Rupanya Megu tak mau melanjutkan kuliahnya di Al-Azhar Mesir. Ia tak ingin mengikuti jejak ayahnya, ia ingin mengikuti kata hatinya. Kuliah di Australia. Tak ingin juga ia studi ke Swedia, walau ada rekan karibnya di sana.
Dwi menutup laptopnya. Sedikit demi sedikit cerita tentang ayah suaminya lengkap sudah. Masih beberapa hal yang masih menjadi potongan-potongan terserak dan harus disatukan.
@
Tok. Tok. Tok.
Pintu pun dibuka. Seorang bocah lucu menyembul dari balik daun pintu yang terbuat dari ukiran kayu jati.
“Mami kamu ada, Ryan?”, Megu bertanya lembut.
“Mamiiiii......... Kakek Megu datang”, teriak Ryan kegirangan sambil berlari ke dalam.
Tak lama Dwi pun muncul menyambut kakek Megu lalu mereka duduk di ruang tengah.
“Ibram telat pulang. Ada sisa pekerjaan yang belum kelar katanya”, begitu Dwi menjelaskan ke kakek Megu yang menanyakan kabar Ibram yang belum juga pulang.

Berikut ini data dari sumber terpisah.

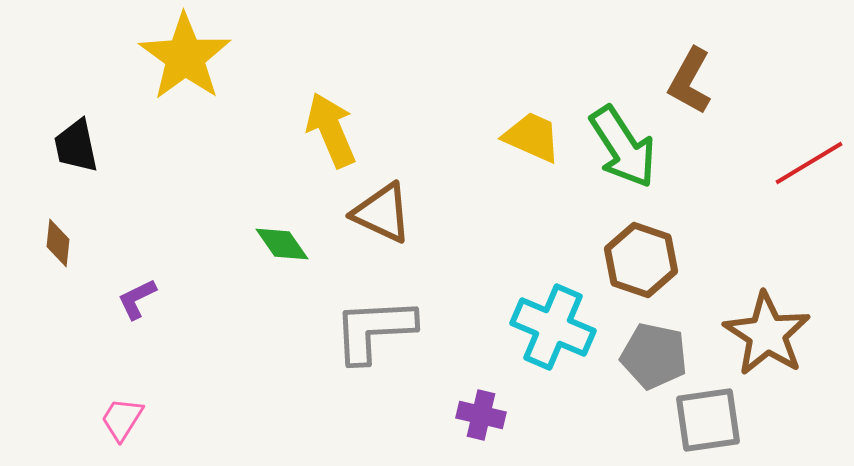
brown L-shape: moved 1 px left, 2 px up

Kakek Megu hanya menghela napas pendek-pendek saja.
“Hey, Ryan. Sini duduk dekat kakek”, dipangkunya Ryan yang hari ini tampak makin sehat saja. Diperhatikannya mata Ryan, warnanya coklat muda.
Kakek Megu masih tak mengerti dari mana Ryan mendapat gen mata coklat muda itu.
“Mau dengar cerita kakek tentang Sepuluh Anjing Sydney?”, tanya kakek Megu yang dijawab anggukan penuh semangat oleh Ryan.
Dwi hanya menghela napas pendek-pendek melihat kelakuan ayahnya yang biasa dipanggil Kakek Megu oleh Ryan anaknya, lalu Dwi melangkah ke dapur menyiapkan makan malam.
“Kisah yang selalu diceritakan kepada siapa saja yang ada di dekatnya, hanya berbeda setting”, Dwi kini menghela napas panjang sambil membuat kopi kesukaan kakek Megu.
Sambil membawa kopi yang masih mengepul, ditengoknya laptop mungil yang kini sudah terbuka di meja bulat dekat jendela, juga tumpukan surat-surat kusam itu. Tinggal beberapa halaman lagi novel itu akan selesai sudah. Masih banyak bolong di sana sini. Judul sementara yang disiapkan oleh Dwi adalah Kisah Megu dan Dunia Paralelnya. Entah judul apa yang akan disematkan kalau novel itu sudah jadi nantinya.